Kenny cracked a grin. “You always did have to know where you stood.”

“I’m fucking serious, Kenny.” Conn thumped his finger on the folder. “You set me up to take the fall for this.”

Conn shook his head. Kenny picked up the folder, shuffled the picture back inside. “It was a little test. Just to see whose bed you got into.”

Beating another human being wasn’t a “little test.” “What, like being jumped into a gang? Except you beat the shit out of someone else, blame me, and then leave me twisting in wind? What the fuck, Kenny?”

“You weren’t supposed to be shuffled off on some private security detail,” Kenny said, waving his hand. “I was going to get in touch with you on shift one night. Explain everything. Then you disappeared.”

Lightning fast, Conn said, “Why didn’t you come out to Maud’s?”

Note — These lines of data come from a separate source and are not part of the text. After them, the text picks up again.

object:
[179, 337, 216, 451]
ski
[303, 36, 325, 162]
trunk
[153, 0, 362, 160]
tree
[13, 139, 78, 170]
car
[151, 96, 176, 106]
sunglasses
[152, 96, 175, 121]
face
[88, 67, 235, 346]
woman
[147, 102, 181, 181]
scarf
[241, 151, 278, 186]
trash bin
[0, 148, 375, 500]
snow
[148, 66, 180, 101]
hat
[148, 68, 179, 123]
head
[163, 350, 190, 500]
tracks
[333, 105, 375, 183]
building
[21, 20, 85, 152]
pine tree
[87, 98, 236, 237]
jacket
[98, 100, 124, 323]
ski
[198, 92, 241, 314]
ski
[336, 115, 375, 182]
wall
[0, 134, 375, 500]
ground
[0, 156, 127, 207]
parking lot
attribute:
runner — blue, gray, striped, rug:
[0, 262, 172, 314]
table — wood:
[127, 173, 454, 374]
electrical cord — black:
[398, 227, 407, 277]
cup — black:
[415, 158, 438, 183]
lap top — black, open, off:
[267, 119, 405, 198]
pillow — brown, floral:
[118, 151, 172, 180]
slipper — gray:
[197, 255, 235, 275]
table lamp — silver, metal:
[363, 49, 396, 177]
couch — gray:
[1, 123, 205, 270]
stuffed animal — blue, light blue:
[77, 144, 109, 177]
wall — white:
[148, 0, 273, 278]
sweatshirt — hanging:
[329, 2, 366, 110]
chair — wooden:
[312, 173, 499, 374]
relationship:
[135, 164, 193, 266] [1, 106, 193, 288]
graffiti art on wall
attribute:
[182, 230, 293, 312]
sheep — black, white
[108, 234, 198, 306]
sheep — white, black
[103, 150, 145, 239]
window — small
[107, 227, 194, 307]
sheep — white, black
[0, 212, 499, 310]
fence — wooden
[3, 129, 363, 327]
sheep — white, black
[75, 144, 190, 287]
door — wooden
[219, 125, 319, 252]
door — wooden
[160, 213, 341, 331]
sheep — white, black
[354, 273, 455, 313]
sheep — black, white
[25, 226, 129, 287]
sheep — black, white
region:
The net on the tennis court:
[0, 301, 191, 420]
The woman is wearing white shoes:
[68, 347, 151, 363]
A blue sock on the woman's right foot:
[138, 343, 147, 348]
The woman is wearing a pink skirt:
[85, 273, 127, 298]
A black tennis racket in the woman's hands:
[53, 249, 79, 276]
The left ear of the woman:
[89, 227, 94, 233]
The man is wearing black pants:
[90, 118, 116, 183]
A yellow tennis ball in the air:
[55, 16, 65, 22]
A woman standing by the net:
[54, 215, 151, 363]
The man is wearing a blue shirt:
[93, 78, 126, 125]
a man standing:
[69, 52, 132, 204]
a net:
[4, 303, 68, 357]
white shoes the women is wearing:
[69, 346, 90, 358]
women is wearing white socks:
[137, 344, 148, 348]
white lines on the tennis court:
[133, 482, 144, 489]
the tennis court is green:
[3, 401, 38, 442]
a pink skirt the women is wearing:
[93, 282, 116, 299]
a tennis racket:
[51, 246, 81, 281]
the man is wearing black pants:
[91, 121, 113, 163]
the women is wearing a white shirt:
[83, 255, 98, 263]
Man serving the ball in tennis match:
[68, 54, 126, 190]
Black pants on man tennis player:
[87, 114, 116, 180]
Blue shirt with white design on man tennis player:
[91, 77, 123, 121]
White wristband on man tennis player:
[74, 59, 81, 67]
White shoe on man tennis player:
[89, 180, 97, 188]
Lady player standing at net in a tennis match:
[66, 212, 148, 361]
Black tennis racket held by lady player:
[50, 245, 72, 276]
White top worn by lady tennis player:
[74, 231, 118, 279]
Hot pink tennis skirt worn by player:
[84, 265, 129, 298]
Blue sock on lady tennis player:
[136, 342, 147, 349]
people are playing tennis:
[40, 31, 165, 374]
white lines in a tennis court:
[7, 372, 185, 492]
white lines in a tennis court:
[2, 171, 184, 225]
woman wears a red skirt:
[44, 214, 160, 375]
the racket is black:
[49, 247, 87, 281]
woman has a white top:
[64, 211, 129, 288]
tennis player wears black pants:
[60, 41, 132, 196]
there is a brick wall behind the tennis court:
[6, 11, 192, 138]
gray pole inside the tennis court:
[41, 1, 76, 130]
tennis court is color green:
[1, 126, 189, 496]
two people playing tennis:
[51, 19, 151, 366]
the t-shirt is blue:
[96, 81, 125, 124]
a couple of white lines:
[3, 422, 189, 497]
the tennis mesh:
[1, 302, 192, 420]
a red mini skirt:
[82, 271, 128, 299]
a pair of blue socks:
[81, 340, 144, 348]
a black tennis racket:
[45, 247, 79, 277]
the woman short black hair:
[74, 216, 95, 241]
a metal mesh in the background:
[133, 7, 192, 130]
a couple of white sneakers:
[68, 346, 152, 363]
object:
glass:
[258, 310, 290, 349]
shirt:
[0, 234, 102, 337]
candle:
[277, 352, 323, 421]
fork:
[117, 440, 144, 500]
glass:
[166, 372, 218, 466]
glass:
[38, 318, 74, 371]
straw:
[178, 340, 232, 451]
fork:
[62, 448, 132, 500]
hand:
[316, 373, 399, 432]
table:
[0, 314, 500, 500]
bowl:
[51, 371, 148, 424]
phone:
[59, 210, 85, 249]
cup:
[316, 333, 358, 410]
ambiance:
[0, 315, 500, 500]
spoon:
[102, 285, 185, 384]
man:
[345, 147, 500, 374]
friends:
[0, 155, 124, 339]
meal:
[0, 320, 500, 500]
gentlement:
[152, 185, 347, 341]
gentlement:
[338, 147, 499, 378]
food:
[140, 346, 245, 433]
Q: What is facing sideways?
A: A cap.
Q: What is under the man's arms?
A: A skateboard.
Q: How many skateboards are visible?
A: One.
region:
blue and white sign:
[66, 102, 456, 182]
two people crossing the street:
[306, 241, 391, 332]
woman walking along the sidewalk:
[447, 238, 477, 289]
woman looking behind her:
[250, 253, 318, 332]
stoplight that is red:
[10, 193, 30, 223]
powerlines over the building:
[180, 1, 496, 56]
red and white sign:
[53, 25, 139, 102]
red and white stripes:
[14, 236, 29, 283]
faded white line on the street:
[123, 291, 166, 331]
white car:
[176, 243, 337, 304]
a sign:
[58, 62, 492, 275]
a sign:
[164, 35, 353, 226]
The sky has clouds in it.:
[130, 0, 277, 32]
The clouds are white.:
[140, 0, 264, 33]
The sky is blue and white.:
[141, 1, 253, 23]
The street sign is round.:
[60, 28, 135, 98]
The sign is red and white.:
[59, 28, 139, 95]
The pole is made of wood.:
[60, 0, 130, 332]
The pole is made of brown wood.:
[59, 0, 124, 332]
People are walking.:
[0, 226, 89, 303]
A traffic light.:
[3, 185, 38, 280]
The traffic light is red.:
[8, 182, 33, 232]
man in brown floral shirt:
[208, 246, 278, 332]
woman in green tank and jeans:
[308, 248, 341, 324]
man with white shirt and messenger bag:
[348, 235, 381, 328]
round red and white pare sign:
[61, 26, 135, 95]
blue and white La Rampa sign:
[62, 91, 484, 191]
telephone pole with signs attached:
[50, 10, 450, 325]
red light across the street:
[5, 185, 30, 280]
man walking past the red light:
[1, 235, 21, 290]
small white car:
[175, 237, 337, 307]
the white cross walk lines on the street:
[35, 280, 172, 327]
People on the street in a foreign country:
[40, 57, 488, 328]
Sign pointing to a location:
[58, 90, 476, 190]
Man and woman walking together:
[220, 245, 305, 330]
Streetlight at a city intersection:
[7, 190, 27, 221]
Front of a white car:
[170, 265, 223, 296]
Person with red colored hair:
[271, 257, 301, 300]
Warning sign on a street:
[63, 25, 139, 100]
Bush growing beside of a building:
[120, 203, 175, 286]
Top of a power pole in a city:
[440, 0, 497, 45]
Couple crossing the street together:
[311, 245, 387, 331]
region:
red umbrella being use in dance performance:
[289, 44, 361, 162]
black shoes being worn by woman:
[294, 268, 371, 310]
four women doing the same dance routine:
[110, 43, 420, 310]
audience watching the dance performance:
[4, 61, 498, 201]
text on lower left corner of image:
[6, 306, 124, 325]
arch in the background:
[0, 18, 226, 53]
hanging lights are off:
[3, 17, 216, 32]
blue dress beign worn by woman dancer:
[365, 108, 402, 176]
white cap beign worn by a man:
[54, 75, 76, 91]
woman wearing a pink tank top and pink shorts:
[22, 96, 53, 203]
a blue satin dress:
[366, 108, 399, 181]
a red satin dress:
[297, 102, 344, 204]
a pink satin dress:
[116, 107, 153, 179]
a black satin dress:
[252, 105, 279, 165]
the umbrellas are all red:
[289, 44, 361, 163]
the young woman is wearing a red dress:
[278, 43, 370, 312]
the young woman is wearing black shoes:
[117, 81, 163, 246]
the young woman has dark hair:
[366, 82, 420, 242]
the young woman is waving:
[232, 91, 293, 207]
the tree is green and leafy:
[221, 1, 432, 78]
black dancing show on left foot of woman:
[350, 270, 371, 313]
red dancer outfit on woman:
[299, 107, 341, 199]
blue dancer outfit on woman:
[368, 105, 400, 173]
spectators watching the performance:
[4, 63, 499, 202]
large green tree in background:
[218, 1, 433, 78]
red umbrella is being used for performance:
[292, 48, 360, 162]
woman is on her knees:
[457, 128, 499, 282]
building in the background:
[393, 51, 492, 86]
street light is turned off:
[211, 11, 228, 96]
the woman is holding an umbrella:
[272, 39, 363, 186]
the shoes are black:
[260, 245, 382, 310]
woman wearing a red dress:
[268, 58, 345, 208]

“Who the fuck knows where she lives?” Kenny said indignantly, like Conn purposefully kept Cady’s address a secret from him. “I drove past her mother’s place a couple of times but your car was never there. Tried to burrow into the paperwork trail on her house, and got nowhere, thanks to Caleb fucking Webber. Every year he wins the pool for Most Hated Lawyer. I couldn’t get it out of Eve, because she’d tell Dorchester and then he’d tell Hawthorn. I gave up. I figured you’d either figure it out and come to me, or you’d get desperate and come to me to solve your problem. Which I would have done.”

Conn’s brain, already whirring away at a high gear, shifted into overdrive. It wasn’t Kenny. But if it wasn’t Kenny threatening Cady, that meant he had to watch the recordings from the cameras. The ones he’d installed behind Cady’s back.

“It’s a big risk,” Conn said. “What if the media got hold of that?”

Kenny just arched an eyebrow at Conn. It took him a minute. He was getting better at this thinking-rather-than-reacting thing. “Jordy was in on it. That’s why this is still on the down-low. You paid him to take the beating.”

“Promoted him,” Kenny corrected, smiling. He was watching Conn closely, studying his reactions.

Conn’s stomach heaved, but he maintained his impassive face, folded his arms across his chest. The move made him look bigger than he was, and more belligerent. “I’m listening.”

“A group of us who feel we’ve been comprehensively screwed by the latest bargaining agreements with the city started a side business of our own. Consider us a little family within a family. We’re still doing good work for the city and her fine citizens, but we’re also looking after our own brothers. And sisters,” he added conscientiously. “Gotta be politically correct.”

Something dinged at the back of Conn’s mind, but he let it go. “With Lyle Jenkins gone, you’re taking over the Strykers territory.”